Hoy, a los 51 años, Patricia reconoce que criar a un adolescente que ya viene con sus costumbres, traumas y cicatrices no es fácil. Pero asegura que el amor puede con todo. “El cariño y los valores no se forman solo cuando es bebé. Se puede construir a cualquier edad. Y mi hijo tiene toda la vida por delante”.
Se adoptan más niños: casi tres veces más desde 2001
Según explica la directora general del INAU, Andrea Venosa, el número de niños con condición de adoptabilidad se mantiene estable en el tiempo, mientras que la cantidad de adoptados sí aumentó. De 2001 a lo que va de 2025 fueron dados en adopción 2.071 niños, niñas y adolescentes. Además, a partir de 2021 se concretaron 45 integraciones mediante el articulado de la Ley de Urgente Consideración (LUC). En total, suman 2.116 adopciones.

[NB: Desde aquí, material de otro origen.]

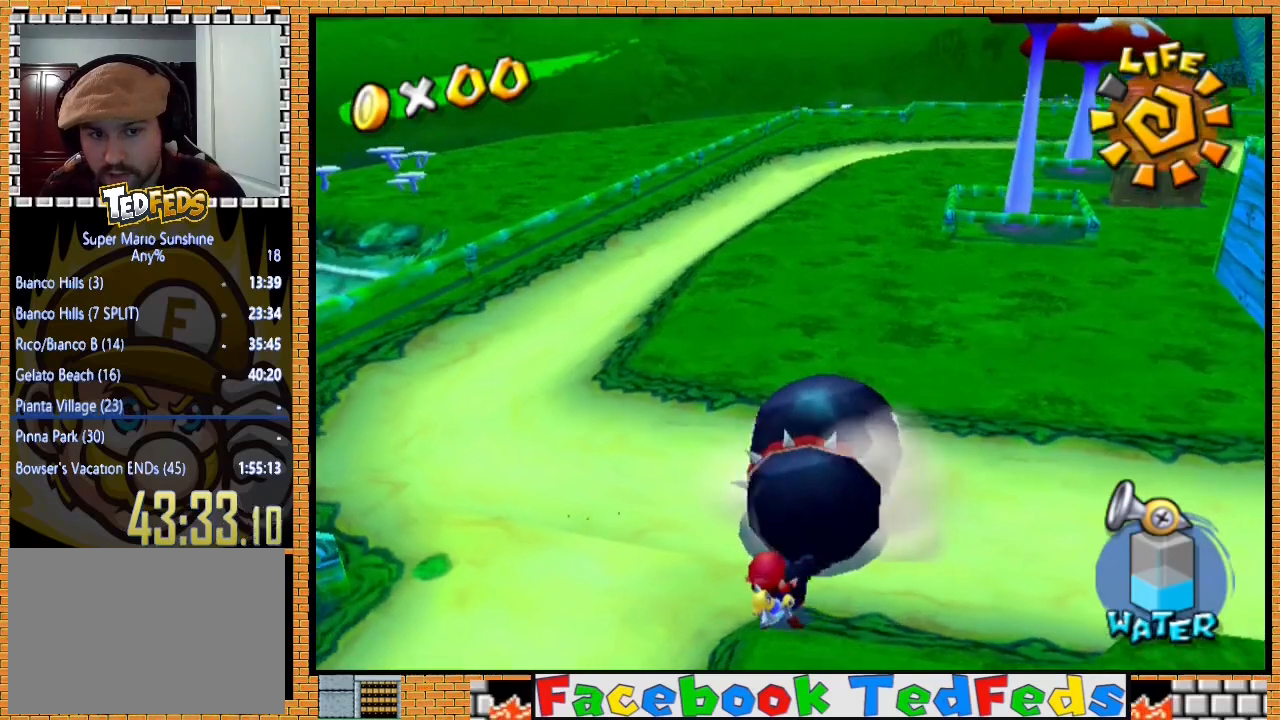
{"buttons": ["X"], "left_stick": "left", "right_stick": "center", "events": []}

El registro de adopciones muestra un aumento sostenido a lo largo de los años, en especial a partir de 2018. Antes de esta fecha, el promedio de adopciones rondaba los 67 niños por año. Pero a partir de 2018, las adopciones están por encima del centenar, siendo el promedio de 120 niños por año.
A modo comparativo, en 2001 fueron adoptados 45 niños mientras que en 2024, 141. El año con más adopciones fue 2023, con un total de 154 mediante el INAU, y subiendo a 165 si se suman las 11 integraciones a través del proceso judicial que habilita la LUC.
El mayor desafío sigue siendo la integración de adolescentes, los menos deseados por las familias. “Ahí se tranca el sistema. Con bebés, la integración suele ser inmediata. Con adolescentes, muchas veces se quedan en hogares hasta su mayoría de edad”, dice Venosa.
La directora general de INAU también cuestionó los cambios introducidos por la LUC, que permite a los jueces otorgar adopciones sin intervención del organismo. “Para nosotros es un grave riesgo, porque se pierde la evaluación técnica y eso abre la puerta a situaciones irregulares. Ya lo hemos planteado a la bancada de diputados”, advierte.
En paralelo, el organismo mantiene programas de “familias de acogimiento” y “familias amigas”, que ofrecen cuidados transitorios. Sin embargo, casi no existen familias dispuestas a recibir adolescentes.